Peter Boyne was sweating profusely, but joy mixed with adrenaline coursed through his body. He muttered,

“Oh, my beauty.”

He slid the side door open, threw the body inside, didn’t dare look around but moved quickly, got in the driver’s seat, and slowly pulled away. He hit the music deck. Queen blasted forth,

“We Will Rock You.”

“Too fucking right.”

He shouted.

Punched the air in victory.

As he disappeared in traffic, a lone schoolbag lay on the path, like a discarded wish.

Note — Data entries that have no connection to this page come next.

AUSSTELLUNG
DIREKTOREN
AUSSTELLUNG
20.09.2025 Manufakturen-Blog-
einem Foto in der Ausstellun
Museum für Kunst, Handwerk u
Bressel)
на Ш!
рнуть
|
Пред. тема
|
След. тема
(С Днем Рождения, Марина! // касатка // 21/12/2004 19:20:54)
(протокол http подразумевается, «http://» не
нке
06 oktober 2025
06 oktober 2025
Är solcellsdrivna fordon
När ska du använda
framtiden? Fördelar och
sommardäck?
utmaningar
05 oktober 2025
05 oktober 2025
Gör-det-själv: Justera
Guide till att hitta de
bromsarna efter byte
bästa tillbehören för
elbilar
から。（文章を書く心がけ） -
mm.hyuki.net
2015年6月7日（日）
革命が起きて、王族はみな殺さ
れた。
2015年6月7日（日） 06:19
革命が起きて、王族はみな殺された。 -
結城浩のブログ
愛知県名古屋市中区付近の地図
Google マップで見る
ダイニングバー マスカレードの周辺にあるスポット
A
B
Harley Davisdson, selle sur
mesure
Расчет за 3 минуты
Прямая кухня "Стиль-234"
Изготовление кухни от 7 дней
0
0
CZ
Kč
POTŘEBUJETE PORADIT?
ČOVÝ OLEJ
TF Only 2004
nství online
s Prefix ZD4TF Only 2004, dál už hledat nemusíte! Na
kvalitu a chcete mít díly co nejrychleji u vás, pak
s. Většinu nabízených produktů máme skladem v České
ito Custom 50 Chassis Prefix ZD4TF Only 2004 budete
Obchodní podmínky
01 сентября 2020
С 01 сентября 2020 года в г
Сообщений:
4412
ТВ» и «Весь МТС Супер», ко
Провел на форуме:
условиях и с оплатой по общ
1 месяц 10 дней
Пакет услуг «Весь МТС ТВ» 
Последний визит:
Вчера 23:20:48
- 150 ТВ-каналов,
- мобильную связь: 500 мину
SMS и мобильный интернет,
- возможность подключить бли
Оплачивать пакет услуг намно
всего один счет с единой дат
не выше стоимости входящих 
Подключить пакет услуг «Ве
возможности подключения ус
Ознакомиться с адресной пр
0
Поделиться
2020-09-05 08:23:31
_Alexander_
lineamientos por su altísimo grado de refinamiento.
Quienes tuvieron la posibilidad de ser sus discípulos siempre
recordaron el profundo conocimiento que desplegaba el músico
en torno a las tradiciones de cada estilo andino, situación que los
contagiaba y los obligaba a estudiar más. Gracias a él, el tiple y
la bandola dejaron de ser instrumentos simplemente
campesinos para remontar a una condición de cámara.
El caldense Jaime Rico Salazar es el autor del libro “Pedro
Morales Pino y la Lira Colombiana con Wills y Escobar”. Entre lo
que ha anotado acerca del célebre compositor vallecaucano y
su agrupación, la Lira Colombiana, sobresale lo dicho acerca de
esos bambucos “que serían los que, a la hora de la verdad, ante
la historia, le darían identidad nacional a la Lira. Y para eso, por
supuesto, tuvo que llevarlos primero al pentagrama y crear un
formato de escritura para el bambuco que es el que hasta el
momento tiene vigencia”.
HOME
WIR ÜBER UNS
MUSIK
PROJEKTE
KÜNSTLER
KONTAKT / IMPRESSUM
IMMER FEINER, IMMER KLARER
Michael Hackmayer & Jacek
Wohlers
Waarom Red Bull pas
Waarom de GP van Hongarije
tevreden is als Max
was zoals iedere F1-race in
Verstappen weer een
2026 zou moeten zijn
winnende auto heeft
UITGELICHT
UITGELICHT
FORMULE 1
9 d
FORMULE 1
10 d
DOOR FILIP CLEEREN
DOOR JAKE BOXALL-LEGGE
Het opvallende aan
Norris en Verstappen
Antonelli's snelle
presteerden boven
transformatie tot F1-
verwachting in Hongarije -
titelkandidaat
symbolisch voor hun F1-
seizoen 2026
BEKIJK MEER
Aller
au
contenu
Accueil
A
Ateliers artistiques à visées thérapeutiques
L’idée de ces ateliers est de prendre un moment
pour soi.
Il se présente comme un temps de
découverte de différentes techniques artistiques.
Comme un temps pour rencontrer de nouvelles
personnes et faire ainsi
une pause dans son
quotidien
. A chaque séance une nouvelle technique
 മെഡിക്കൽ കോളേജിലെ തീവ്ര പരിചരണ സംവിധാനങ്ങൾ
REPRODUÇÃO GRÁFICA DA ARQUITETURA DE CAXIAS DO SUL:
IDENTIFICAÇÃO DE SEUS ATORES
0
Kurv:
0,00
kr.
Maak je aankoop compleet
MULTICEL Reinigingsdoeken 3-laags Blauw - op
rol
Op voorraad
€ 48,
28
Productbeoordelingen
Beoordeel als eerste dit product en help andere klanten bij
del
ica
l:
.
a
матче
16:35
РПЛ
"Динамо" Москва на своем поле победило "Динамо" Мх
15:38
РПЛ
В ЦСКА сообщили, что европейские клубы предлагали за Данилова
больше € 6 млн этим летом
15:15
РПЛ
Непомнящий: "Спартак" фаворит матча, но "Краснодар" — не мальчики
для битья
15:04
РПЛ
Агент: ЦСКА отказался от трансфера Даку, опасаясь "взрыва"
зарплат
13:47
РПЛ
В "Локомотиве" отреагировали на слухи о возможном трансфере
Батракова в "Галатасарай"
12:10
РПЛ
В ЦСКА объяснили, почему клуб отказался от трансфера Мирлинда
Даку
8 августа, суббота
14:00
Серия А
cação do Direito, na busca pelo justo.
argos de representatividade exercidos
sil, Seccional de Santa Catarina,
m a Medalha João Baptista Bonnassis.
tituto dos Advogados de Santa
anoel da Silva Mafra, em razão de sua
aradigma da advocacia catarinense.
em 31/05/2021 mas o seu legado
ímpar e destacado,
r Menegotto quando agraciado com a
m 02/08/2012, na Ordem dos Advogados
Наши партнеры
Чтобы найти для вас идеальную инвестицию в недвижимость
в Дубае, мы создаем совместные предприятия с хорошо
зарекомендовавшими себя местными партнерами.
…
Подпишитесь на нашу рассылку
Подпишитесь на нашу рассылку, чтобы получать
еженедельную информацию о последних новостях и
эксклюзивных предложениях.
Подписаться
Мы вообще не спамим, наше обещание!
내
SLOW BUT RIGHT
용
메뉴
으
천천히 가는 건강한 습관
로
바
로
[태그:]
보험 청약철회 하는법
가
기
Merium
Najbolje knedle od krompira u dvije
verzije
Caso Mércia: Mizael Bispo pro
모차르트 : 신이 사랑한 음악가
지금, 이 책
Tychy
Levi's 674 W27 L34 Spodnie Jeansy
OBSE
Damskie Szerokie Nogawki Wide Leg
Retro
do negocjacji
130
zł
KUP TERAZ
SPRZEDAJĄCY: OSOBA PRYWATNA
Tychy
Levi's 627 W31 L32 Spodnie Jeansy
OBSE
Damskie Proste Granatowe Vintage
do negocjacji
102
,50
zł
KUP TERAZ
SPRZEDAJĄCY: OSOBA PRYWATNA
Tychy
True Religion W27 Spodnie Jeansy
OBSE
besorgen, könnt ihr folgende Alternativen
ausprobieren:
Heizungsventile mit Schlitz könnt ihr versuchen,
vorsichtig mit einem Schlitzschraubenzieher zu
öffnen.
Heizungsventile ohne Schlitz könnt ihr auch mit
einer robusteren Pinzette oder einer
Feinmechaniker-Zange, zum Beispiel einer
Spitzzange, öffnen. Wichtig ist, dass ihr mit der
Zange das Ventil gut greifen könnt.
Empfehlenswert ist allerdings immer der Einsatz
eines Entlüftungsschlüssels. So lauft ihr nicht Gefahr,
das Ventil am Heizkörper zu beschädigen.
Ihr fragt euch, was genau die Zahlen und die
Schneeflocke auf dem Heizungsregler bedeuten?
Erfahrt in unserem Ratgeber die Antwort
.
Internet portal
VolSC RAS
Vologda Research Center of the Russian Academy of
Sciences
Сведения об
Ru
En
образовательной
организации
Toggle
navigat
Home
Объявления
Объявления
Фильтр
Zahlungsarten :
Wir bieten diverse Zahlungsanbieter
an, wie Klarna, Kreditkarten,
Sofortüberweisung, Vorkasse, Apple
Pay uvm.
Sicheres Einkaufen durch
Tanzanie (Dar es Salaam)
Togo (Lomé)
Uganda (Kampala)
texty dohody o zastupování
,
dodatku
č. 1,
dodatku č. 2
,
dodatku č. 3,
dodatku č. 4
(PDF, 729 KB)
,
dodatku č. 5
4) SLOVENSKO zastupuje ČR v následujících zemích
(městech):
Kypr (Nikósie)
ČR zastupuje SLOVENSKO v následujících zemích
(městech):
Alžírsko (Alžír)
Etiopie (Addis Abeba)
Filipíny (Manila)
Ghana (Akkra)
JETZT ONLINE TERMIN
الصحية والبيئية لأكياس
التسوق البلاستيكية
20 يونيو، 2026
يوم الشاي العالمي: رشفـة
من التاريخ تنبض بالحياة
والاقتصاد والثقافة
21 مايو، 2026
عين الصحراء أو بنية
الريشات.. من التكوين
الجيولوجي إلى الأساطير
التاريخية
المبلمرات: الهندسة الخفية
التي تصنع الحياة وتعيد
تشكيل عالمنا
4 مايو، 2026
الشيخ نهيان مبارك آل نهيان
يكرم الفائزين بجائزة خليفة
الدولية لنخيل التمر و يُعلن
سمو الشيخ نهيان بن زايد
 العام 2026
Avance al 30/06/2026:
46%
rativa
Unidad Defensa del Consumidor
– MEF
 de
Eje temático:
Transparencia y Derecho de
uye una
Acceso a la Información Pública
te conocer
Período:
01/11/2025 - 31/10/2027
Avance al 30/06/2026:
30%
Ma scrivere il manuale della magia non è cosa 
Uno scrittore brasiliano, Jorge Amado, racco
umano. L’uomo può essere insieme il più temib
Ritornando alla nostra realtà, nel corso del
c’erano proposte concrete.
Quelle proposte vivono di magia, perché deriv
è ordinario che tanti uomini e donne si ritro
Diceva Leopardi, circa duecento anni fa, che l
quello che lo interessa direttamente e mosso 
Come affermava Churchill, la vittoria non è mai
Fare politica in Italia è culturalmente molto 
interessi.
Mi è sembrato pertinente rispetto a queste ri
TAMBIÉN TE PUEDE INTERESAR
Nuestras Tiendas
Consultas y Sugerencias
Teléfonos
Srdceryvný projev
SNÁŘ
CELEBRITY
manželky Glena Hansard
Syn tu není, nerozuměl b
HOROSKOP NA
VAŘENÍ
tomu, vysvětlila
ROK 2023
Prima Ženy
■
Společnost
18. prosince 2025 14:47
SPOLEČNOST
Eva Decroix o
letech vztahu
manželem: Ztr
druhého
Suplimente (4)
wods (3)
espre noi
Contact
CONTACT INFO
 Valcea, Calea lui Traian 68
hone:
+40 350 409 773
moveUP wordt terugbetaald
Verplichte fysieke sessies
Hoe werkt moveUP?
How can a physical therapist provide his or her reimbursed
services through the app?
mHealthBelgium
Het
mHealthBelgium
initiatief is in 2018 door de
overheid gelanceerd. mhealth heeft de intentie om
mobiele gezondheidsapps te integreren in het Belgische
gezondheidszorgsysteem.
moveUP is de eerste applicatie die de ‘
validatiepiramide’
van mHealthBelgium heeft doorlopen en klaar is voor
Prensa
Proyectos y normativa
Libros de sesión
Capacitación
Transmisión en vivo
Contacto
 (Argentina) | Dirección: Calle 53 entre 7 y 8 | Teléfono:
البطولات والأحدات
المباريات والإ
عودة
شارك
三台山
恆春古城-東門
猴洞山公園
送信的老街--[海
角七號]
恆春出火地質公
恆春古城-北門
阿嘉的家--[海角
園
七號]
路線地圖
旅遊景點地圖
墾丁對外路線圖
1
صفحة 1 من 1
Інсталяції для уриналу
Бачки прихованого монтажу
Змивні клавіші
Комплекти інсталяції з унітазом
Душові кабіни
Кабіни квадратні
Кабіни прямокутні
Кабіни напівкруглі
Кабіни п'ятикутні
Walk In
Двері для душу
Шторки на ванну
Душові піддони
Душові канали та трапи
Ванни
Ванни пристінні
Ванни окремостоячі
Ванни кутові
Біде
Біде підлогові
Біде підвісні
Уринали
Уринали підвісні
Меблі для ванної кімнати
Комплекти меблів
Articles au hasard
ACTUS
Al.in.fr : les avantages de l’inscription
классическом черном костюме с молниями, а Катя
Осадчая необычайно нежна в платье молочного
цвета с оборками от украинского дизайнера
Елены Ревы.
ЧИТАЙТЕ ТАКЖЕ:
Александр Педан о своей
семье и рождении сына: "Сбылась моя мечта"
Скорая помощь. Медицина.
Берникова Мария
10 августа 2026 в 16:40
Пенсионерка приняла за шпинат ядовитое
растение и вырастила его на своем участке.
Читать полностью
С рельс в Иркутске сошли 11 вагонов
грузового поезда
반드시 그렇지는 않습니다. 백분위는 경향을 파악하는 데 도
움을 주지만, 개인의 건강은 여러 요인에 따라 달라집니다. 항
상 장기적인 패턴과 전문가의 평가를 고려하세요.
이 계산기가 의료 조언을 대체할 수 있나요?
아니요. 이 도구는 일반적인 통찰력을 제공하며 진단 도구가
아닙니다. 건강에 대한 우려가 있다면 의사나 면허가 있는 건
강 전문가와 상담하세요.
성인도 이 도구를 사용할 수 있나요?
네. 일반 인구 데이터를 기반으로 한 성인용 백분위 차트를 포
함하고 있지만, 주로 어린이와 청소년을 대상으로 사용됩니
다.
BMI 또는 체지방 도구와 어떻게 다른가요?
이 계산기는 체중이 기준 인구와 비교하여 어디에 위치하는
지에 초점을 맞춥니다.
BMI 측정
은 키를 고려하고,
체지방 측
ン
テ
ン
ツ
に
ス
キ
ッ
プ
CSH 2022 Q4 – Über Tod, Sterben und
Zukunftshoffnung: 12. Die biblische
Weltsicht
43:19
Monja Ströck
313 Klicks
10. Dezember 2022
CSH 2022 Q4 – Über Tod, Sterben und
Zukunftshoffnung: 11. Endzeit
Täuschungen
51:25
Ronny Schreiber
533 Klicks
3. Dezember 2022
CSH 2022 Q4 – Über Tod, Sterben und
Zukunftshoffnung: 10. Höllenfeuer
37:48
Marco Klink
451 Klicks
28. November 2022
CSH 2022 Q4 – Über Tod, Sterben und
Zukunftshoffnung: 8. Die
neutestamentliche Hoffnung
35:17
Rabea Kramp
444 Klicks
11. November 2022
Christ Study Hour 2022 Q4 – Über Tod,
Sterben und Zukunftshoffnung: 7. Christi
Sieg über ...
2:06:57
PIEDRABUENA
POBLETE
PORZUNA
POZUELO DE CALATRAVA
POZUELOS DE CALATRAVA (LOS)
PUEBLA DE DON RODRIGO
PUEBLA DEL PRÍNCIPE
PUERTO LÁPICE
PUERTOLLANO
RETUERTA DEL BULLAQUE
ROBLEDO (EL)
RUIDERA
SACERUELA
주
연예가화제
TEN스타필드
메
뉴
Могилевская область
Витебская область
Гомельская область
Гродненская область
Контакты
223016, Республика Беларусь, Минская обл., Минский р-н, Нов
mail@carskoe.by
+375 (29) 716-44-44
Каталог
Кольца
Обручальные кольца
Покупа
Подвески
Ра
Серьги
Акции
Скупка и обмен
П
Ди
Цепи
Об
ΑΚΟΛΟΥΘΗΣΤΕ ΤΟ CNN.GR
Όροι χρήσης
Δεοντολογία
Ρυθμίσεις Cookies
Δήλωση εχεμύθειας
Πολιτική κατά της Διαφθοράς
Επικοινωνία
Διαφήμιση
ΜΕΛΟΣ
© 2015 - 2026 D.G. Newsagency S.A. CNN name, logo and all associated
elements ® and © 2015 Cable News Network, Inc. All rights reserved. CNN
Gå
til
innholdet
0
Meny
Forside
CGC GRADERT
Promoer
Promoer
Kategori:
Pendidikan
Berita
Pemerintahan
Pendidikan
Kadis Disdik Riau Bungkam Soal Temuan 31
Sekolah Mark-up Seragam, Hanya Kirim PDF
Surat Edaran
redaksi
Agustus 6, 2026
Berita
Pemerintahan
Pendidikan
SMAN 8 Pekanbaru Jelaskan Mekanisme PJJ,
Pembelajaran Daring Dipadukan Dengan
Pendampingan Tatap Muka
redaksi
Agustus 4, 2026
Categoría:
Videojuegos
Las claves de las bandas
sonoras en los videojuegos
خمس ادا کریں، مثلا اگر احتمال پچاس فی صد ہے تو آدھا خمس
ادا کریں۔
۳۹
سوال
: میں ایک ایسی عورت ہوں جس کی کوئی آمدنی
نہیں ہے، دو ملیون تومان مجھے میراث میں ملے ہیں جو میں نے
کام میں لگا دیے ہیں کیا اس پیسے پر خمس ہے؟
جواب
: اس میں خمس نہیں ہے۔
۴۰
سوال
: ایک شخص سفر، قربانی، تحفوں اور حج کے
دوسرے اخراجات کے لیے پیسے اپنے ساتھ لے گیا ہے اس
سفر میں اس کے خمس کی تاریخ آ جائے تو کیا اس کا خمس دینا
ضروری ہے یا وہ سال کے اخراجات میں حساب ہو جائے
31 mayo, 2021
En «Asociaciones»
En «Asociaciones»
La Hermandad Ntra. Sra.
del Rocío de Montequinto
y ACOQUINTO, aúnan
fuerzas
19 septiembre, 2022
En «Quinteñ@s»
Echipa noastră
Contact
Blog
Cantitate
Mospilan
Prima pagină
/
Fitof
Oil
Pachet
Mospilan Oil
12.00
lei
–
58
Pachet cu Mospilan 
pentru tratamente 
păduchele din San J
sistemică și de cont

In Irish folklore three kinds of silence are identified:

Silence through fear,

Silence through choice,

Silence of compassion.

“I only understood the third.”

(Tevis)

19

Lockdown.

In a whirl of grief, rage, frustration,

I barricaded myself in the apartment.

Some are born to endless night .”

My mind was a cesspool of

Remorse

Recrimination

Revolt.

Any word beginning with R , especially revulsion. Blocked out the world. My phone turned off. Sipping on Jay, trying to measure out how drunk I intended to get. Watched

Fargo 3 .

David Thewlis, in a performance to rival Billy Bob Thornton in series one. This was indeed the time of Noah Hawley, his novel Before the Fall winning a shitload of awards, his early books reissued, and Legion receiving rave reviews in its first season.